The reason step 3 works is that uninstalling the driver removes those registry keys under HKLM\SYSTEM\CurrentControlSet\Services\<DriverName>\Parameters. When Windows reinstalls the driver fresh, it writes valid defaults. The driver's INF file specifies allowed parameter combinations, so the fresh install won't have the garbage data.

Less common variations you might see

Variation 1: The error appears in a specific app, not at boot

This usually means the app is passing bad parameters to a Windows API. Reinstall the app or update it. If you're a developer, check your CreateFile or DeviceIoControl calls – you're probably mixing FILE_FLAG_ and FILE_ATTRIBUTE_ flags that don't belong together. For example, FILE_FLAG_NO_BUFFERING requires sector-aligned buffers, and if you don't align them, you get this error.

Variation 2: The error appears when running chkdsk or formatting a drive

Here, chkdsk is sending a FSCTL with an invalid combination of parameters. This often means the filesystem driver (ntfs.sys or fastfat.sys) is corrupted. Run sfc /scannow from an elevated command prompt. If that doesn't fix it, run dism /online /cleanup-image /restorehealth.
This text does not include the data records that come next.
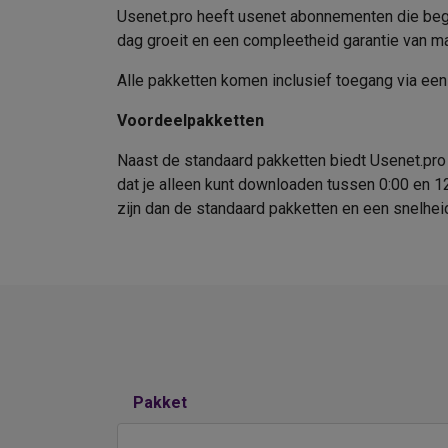
Usenet.pro heeft usenet abonnementen die begin
dag groeit en een compleetheid garantie van ma
Alle pakketten komen inclusief toegang via ee
Voordeelpakketten
Naast de standaard pakketten biedt Usenet.pro 
dat je alleen kunt downloaden tussen 0:00 en 1
zijn dan de standaard pakketten en een snelheid
Pakket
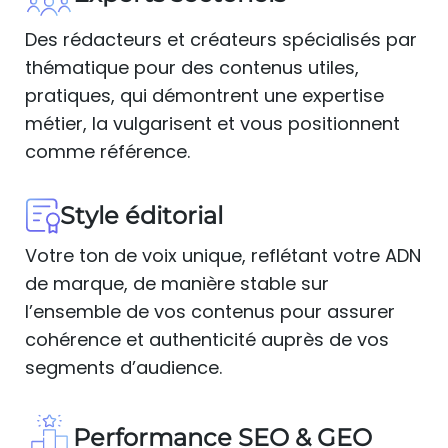
Des rédacteurs et créateurs spécialisés par
thématique pour des contenus utiles,
pratiques, qui démontrent une expertise
métier, la vulgarisent et vous positionnent
comme référence.
Style éditorial
Votre ton de voix unique, reflétant votre ADN
de marque, de manière stable sur
l’ensemble de vos contenus pour assurer
cohérence et authenticité auprès de vos
segments d’audience.
Performance SEO & GEO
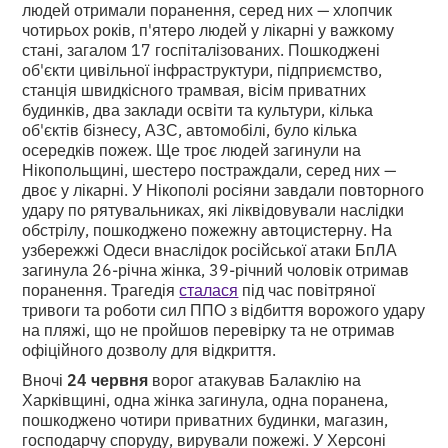
людей отримали поранення, серед них — хлопчик
чотирьох років, п'ятеро людей у лікарні у важкому
стані, загалом 17 госпіталізованих. Пошкоджені
об'єкти цивільної інфраструктури, підприємство,
станція швидкісного трамвая, вісім приватних
будинків, два заклади освіти та культури, кілька
об'єктів бізнесу, АЗС, автомобілі, було кілька
осередків пожеж. Ще троє людей загинули на
Нікопольщині, шестеро постраждали, серед них —
двоє у лікарні. У Нікополі росіяни завдали повторного
удару по рятувальниках, які ліквідовували наслідки
обстрілу, пошкоджено пожежну автоцистерну. На
узбережжі Одеси внаслідок російської атаки БпЛА
загинула 26-річна жінка, 39-річний чоловік отримав
поранення. Трагедія
сталася
під час повітряної
тривоги та роботи сил ППО з відбиття ворожого удару
на пляжі, що не пройшов перевірку та не отримав
офіційного дозволу для відкриття.
Вночі
24 червня
ворог атакував Балаклію на
Харківщині, одна жінка загинула, одна поранена,
пошкоджено чотири приватних будинки, магазин,
господарчу споруду, вирували пожежі. У Херсоні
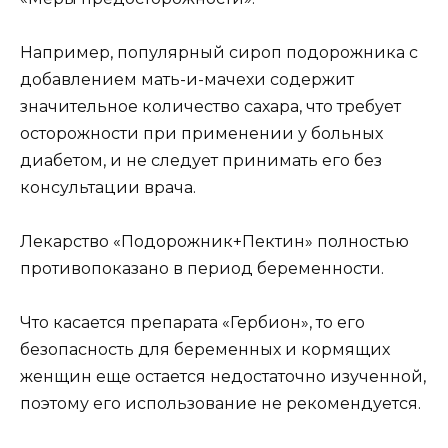
Например, популярный сироп подорожника с
добавлением мать-и-мачехи содержит
значительное количество сахара, что требует
осторожности при применении у больных
диабетом, и не следует принимать его без
консультации врача.
Лекарство «Подорожник+Пектин» полностью
противопоказано в период беременности.
Что касается препарата «Гербион», то его
безопасность для беременных и кормящих
женщин еще остается недостаточно изученной,
поэтому его использование не рекомендуется.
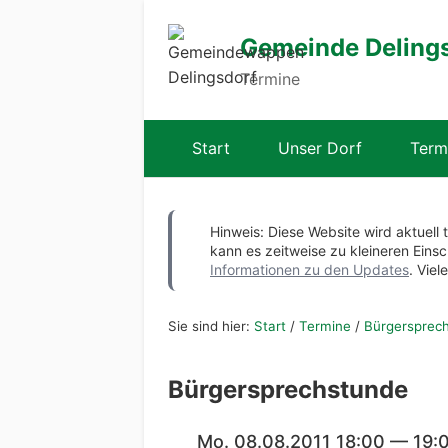
Gemeinde Deling
Termine
Start
Unser Dorf
Term
Hinweis: Diese Website wird aktuell 
kann es zeitweise zu kleineren Ei
Informationen zu den Updates
. Viel
Sie sind hier:
Start
/
Termine
/
Bürgersprec
Bürgersprechstunde
Mo. 08.08.2011 18:00 — 19:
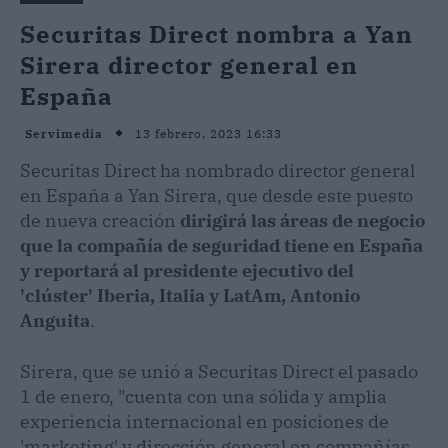
Securitas Direct nombra a Yan
Sirera director general en
España
13 febrero, 2023 16:33
Servimedia
Securitas Direct ha nombrado director general
en España a Yan Sirera, que desde este puesto
de nueva creación
dirigirá las áreas de negocio
que la compañía de seguridad tiene en España
y reportará al presidente ejecutivo del
'clúster' Iberia, Italia y LatAm, Antonio
Anguita
.
Sirera, que se unió a Securitas Direct el pasado
1 de enero, "cuenta con una sólida y amplia
experiencia internacional en posiciones de
'marketing' y dirección general en compañías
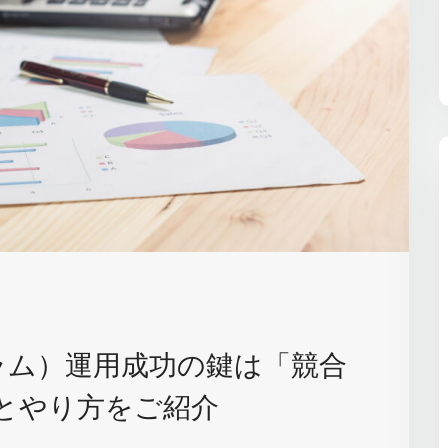
タグラム）運用成功の鍵は「競合
とやり方をご紹介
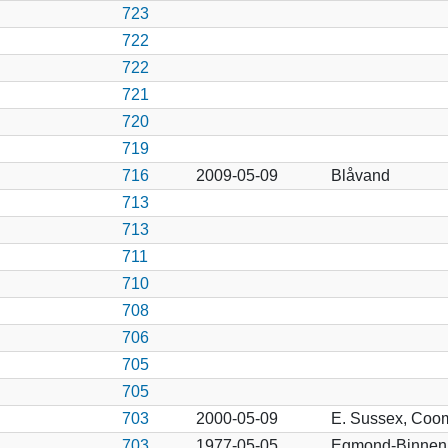
723
722
722
721
720
719
716
2009-05-09
Blåvand
713
713
711
710
708
706
705
705
703
2000-05-09
E. Sussex, Coo
703
1977-05-05
Egmond-Binnen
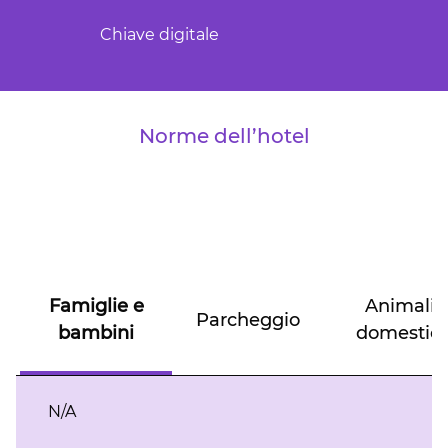
Chiave digitale
Norme dell’hotel
Famiglie e
Animali
Parcheggio
bambini
domestici
N/A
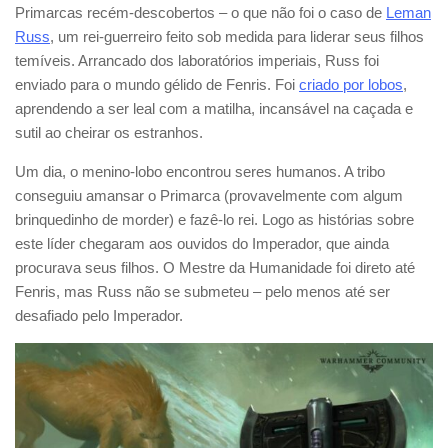
Primarcas recém-descobertos – o que não foi o caso de
Leman
Russ
, um rei-guerreiro feito sob medida para liderar seus filhos
temíveis. Arrancado dos laboratórios imperiais, Russ foi
enviado para o mundo gélido de Fenris. Foi
criado por lobos
,
aprendendo a ser leal com a matilha, incansável na caçada e
sutil ao cheirar os estranhos.
Um dia, o menino-lobo encontrou seres humanos. A tribo
conseguiu amansar o Primarca (provavelmente com algum
brinquedinho de morder) e fazê-lo rei. Logo as histórias sobre
este líder chegaram aos ouvidos do Imperador, que ainda
procurava seus filhos. O Mestre da Humanidade foi direto até
Fenris, mas Russ não se submeteu – pelo menos até ser
desafiado pelo Imperador.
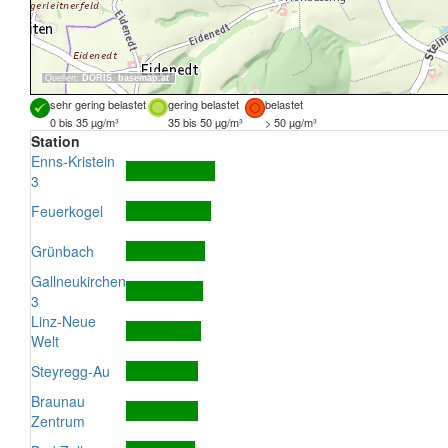
Quellen:
DORIS
,
basemap.at
sehr gering belastet
gering belastet
belastet
0 bis 35 µg/m³
35 bis 50 µg/m³
> 50 µg/m³
Station
Enns-Kristein
3
Feuerkogel
Grünbach
Gallneukirchen
3
Linz-Neue
Welt
Steyregg-Au
Braunau
Zentrum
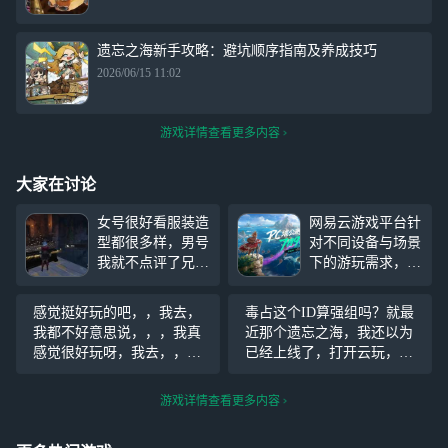
遗忘之海新手攻略：避坑顺序指南及养成技巧
2026/06/15 11:02
游戏详情查看更多内容
大家在讨论
女号很好看服装造
网易云游戏平台针
型都很多样，男号
对不同设备与场景
我就不点评了兄弟
下的游玩需求，手
们懂得都懂，密室
机也可以一键启动
玩法我只玩了一
《遗忘之海》PC
感觉挺好玩的吧，，我去，
毒占这个ID算强组吗？就最
个，感觉有点恶心
端，用手机也能同
我都不好意思说，，，我真
近那个遗忘之海，我还以为
啊角色操控好滑
步公测畅玩！海上
感觉很好玩呀，我去，，哦
已经上线了，打开云玩，取
有期，重逢将至。
哦哦，就是遗忘之海，很肥
完名捏完人，发现还没上线-
《遗忘之海》公测
美啊，我去。，，不要骂我
_-||，话说这个名字取完之后
游戏详情查看更多内容
前瞻特别节目已圆
呀（开始正太扭腰）
直接输手机号登录应该就留
满收官，除了带来
住了叭？
公测版本内容首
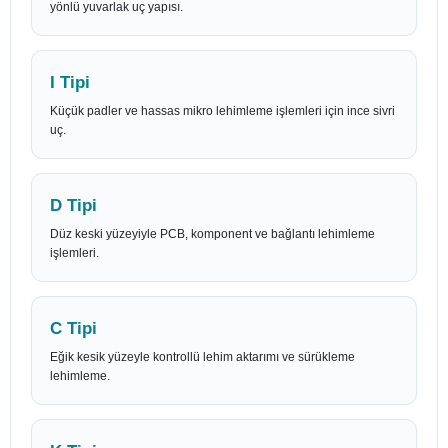
yönlü yuvarlak uç yapısı.
I Tipi
Küçük padler ve hassas mikro lehimleme işlemleri için ince sivri
uç.
D Tipi
Düz keski yüzeyiyle PCB, komponent ve bağlantı lehimleme
işlemleri.
C Tipi
Eğik kesik yüzeyle kontrollü lehim aktarımı ve sürükleme
lehimleme.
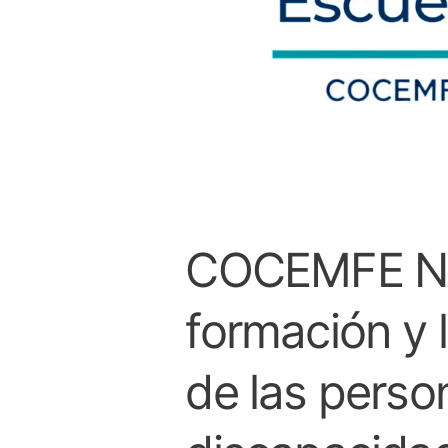
con
su
nueva
“Escuela
Digital”
COCEMFE Nav
formación y 
de las perso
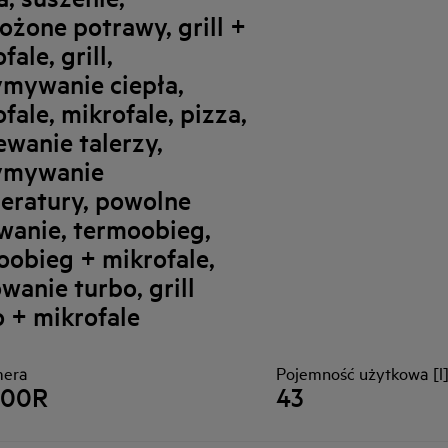
ożone potrawy, grill +
fale, grill,
ymywanie ciepła,
fale, mikrofale, pizza,
ewanie talerzy,
ymywanie
eratury, powolne
wanie, termoobieg,
oobieg + mikrofale,
owanie turbo, grill
o + mikrofale
mera
Pojemność użytkowa [l
100R
43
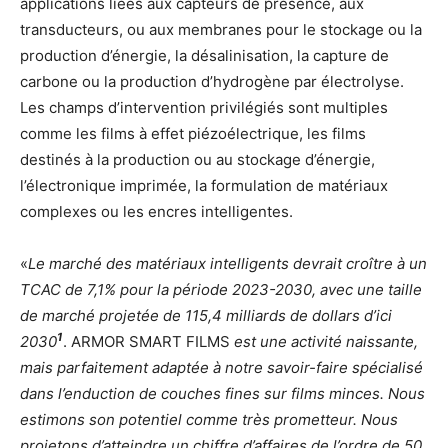
applications liées aux capteurs de présence, aux
transducteurs, ou aux membranes pour le stockage ou la
production d’énergie, la désalinisation, la capture de
carbone ou la production d’hydrogène par électrolyse.
Les champs d’intervention privilégiés sont multiples
comme les films à effet piézoélectrique, les films
destinés à la production ou au stockage d’énergie,
l’électronique imprimée, la formulation de matériaux
complexes ou les encres intelligentes.
«
Le marché des matériaux intelligents devrait croître à un
TCAC de 7,1% pour la période 2023-2030, avec une taille
de marché projetée de 115,4 milliards de dollars d’ici
1
2030
. ARMOR SMART FILMS
est une activité naissante,
mais parfaitement adaptée à notre savoir-faire spécialisé
dans l’enduction de couches fines sur films minces. Nous
estimons son potentiel comme très prometteur. Nous
projetons d’atteindre un chiffre d’affaires de l’ordre de 50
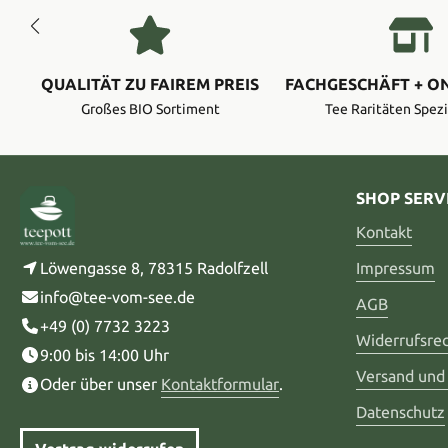
QUALITÄT ZU FAIREM PREIS
FACHGESCHÄFT + O
Großes BIO Sortiment
Tee Raritäten Spezi
SHOP SERV
Kontakt
Löwengasse 8, 78315 Radolfzell
Impressum
info@tee-vom-see.de
AGB
+49 (0) 7732 3223
Widerrufsre
9:00 bis 14:00 Uhr
Versand und
Oder über unser
Kontaktformular
.
Datenschutz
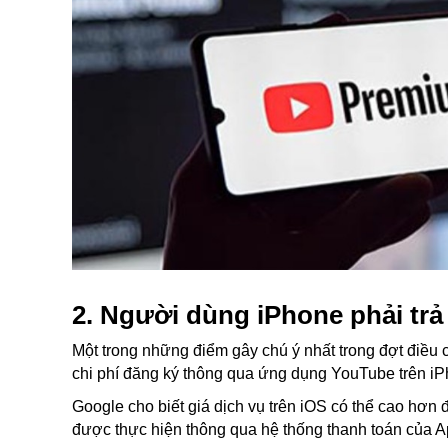
2. Người dùng iPhone phải trả
Một trong những điểm gây chú ý nhất trong đợt điều ch
chi phí đăng ký thông qua ứng dụng YouTube trên iP
Google cho biết giá dịch vụ trên iOS có thể cao hơn
được thực hiện thông qua hệ thống thanh toán của A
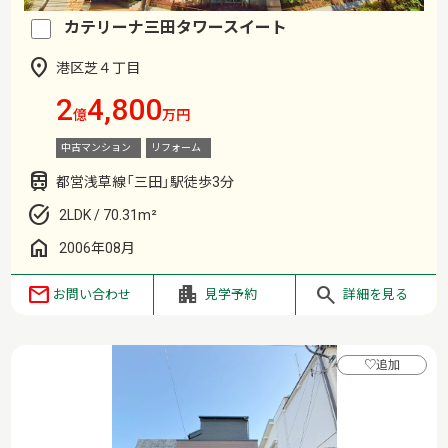
カテリーナ三田タワースイート
港区芝４丁目
2
4,800
億
万円
中古マンション
リフォーム
都営浅草線「三田」駅徒歩3分
2LDK / 70.31m²
2006年08月
お問い合わせ
見学予約
詳細を見る
♡
追加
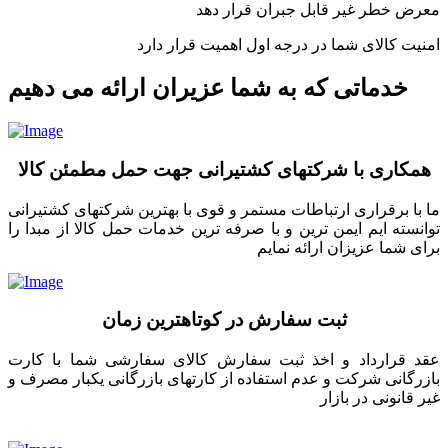
معرض خطر غیر قابل جبران قرار دهد
امنیت کالای شما در درجه اول اهمیت قرار دارد
خدماتی که به شما عزیران ارائه می دهیم
همکاری با شرکتهای کشتیرانی جهت حمل مطمئن کالا
ما با برقراری ارتباطات مستمر و قوی با بهترین شرکتهای کشتیرانی
توانسته ایم ایمن ترین و با صرفه ترین خدمات حمل کالا از مبدا را
برای شما عزیزان ارائه نمایم
ثبت سفارش در کوتاهترین زمان
عقد قرارداد و اخذ ثبت سفارش کالای سفارشی شما با کارت
بازرگانی شرکت و عدم استفاده از کارتهای بازرگانی یکبار مصرف و
غیر قانونی در بازار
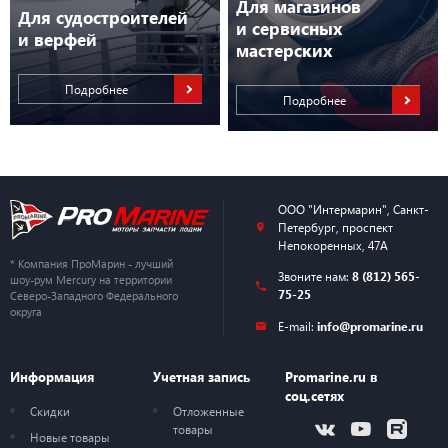
Для магазинов
Для судостроителей
и сервисных
и верфей
мастерских
Подробнее
Подробнее
ООО "Интермарин"
,
Санкт-
Петербург
,
проспект
Непокоренных, 47А
* Компания ПроМарин - лучший
Звоните нам:
8 (812) 565-
шоу-рум Mercury на территории
75-25
Северо-Западного Федерального
округа
E-mail:
info@promarine.ru
Информация
Учетная запись
Promarine.ru в
соц.сетях
Скидки
Отложенные
товары
Новые товары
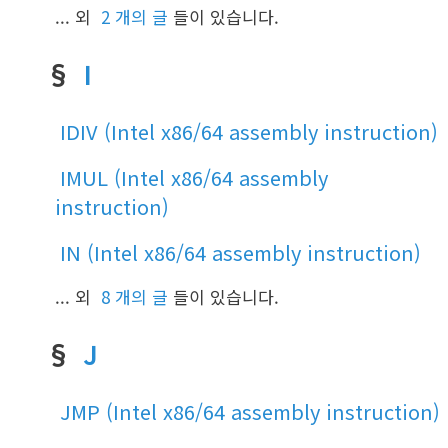
... 외
2 개의 글
들이 있습니다.
§
I
IDIV (Intel x86/64 assembly instruction)
IMUL (Intel x86/64 assembly
instruction)
IN (Intel x86/64 assembly instruction)
... 외
8 개의 글
들이 있습니다.
§
J
JMP (Intel x86/64 assembly instruction)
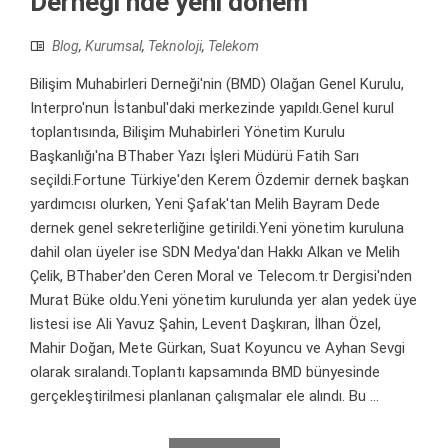
Derneği’nde yeni dönem
Blog
,
Kurumsal
,
Teknoloji
,
Telekom
Bilişim Muhabirleri Derneği'nin (BMD) Olağan Genel Kurulu,
Interpro'nun İstanbul'daki merkezinde yapıldı.Genel kurul
toplantısında, Bilişim Muhabirleri Yönetim Kurulu
Başkanlığı'na BThaber Yazı İşleri Müdürü Fatih Sarı
seçildi.Fortune Türkiye'den Kerem Özdemir dernek başkan
yardımcısı olurken, Yeni Şafak'tan Melih Bayram Dede
dernek genel sekreterliğine getirildi.Yeni yönetim kuruluna
dahil olan üyeler ise SDN Medya'dan Hakkı Alkan ve Melih
Çelik, BThaber'den Ceren Moral ve Telecom.tr Dergisi'nden
Murat Büke oldu.Yeni yönetim kurulunda yer alan yedek üye
listesi ise Ali Yavuz Şahin, Levent Daşkıran, İlhan Özel,
Mahir Doğan, Mete Gürkan, Suat Koyuncu ve Ayhan Sevgi
olarak sıralandı.Toplantı kapsamında BMD bünyesinde
gerçekleştirilmesi planlanan çalışmalar ele alındı. Bu ...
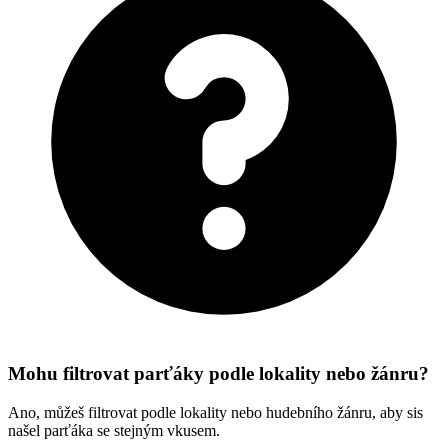
Mohu filtrovat parťáky podle lokality nebo žánru?
Ano, můžeš filtrovat podle lokality nebo hudebního žánru, aby sis
našel parťáka se stejným vkusem.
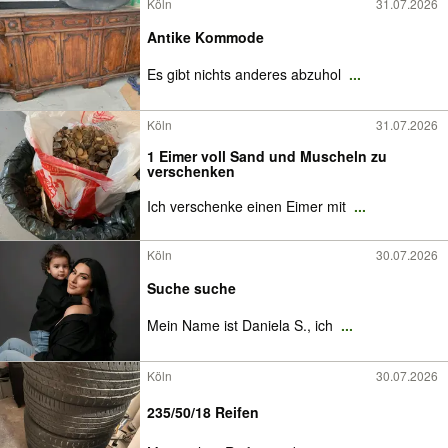
Köln
31.07.2026
Antike Kommode
Es gibt nichts anderes abzuhol
...
Köln
31.07.2026
1 Eimer voll Sand und Muscheln zu
verschenken
Ich verschenke einen Eimer mit
...
Köln
30.07.2026
Suche suche
Mein Name ist Daniela S., ich
...
Köln
30.07.2026
235/50/18 Reifen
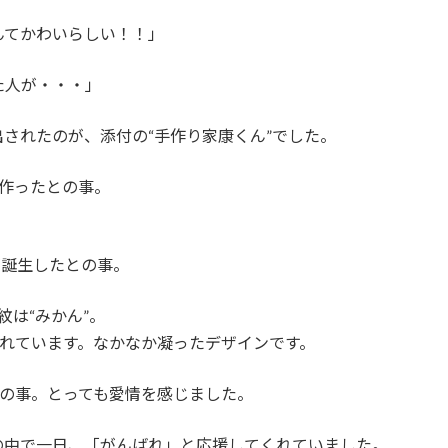
んてかわいらしい！！」
た人が・・・」
されたのが、添付の“手作り家康くん”でした。
作ったとの事。
が誕生したとの事。
紋は“みかん”。
られています。なかなか凝ったデザインです。
との事。とっても愛情を感じました。
の中で一日、「がんばれ」と応援してくれていました。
If still broken, you need a repair install of Windows.

Variation 3: The error appears in Event ID 7031 or 7034

This shows as a service crash. Open Event Viewer under Windows Logs > System. Look for the crash event – it'll say something like "The [service name] service terminated unexpectedly." The parameter mix error is logged as the exit code. To fix it, stop the service, delete its registry key under HKLM\SYSTEM\CurrentControlSet\Services\[ServiceName], then reinstall the software that owns the service.

Preventing this from coming back

The root cause is almost always a driver update gone wrong or a registry cleaner that deleted something it shouldn't. To avoid it:

  • Never use registry cleaners – they strip out parameters that look unused but are defaults for a reason.
  • Only install drivers from the manufacturer's site, not from Windows Update. Windows Update often pushes generic drivers that have different parameter expectations than the OEM's custom driver.
  • Keep a system restore point before any driver update. If you get the error, roll back to the restore point and you're done in 2 minutes.
  • If you're a developer, test your API calls with invalid parameter combinations during development. The kernel's validation is strict – a flag that's valid in one context might be invalid in another. The function RtlValidateUnicodeString is a common source of this error in kernel-mode code.

That's it. If none of this works, you're looking at a deeper corruption – run chkdsk /f /r on your system drive, then a repair install if that doesn't help. But for 90% of cases, the driver uninstall in Safe Mode is your fix.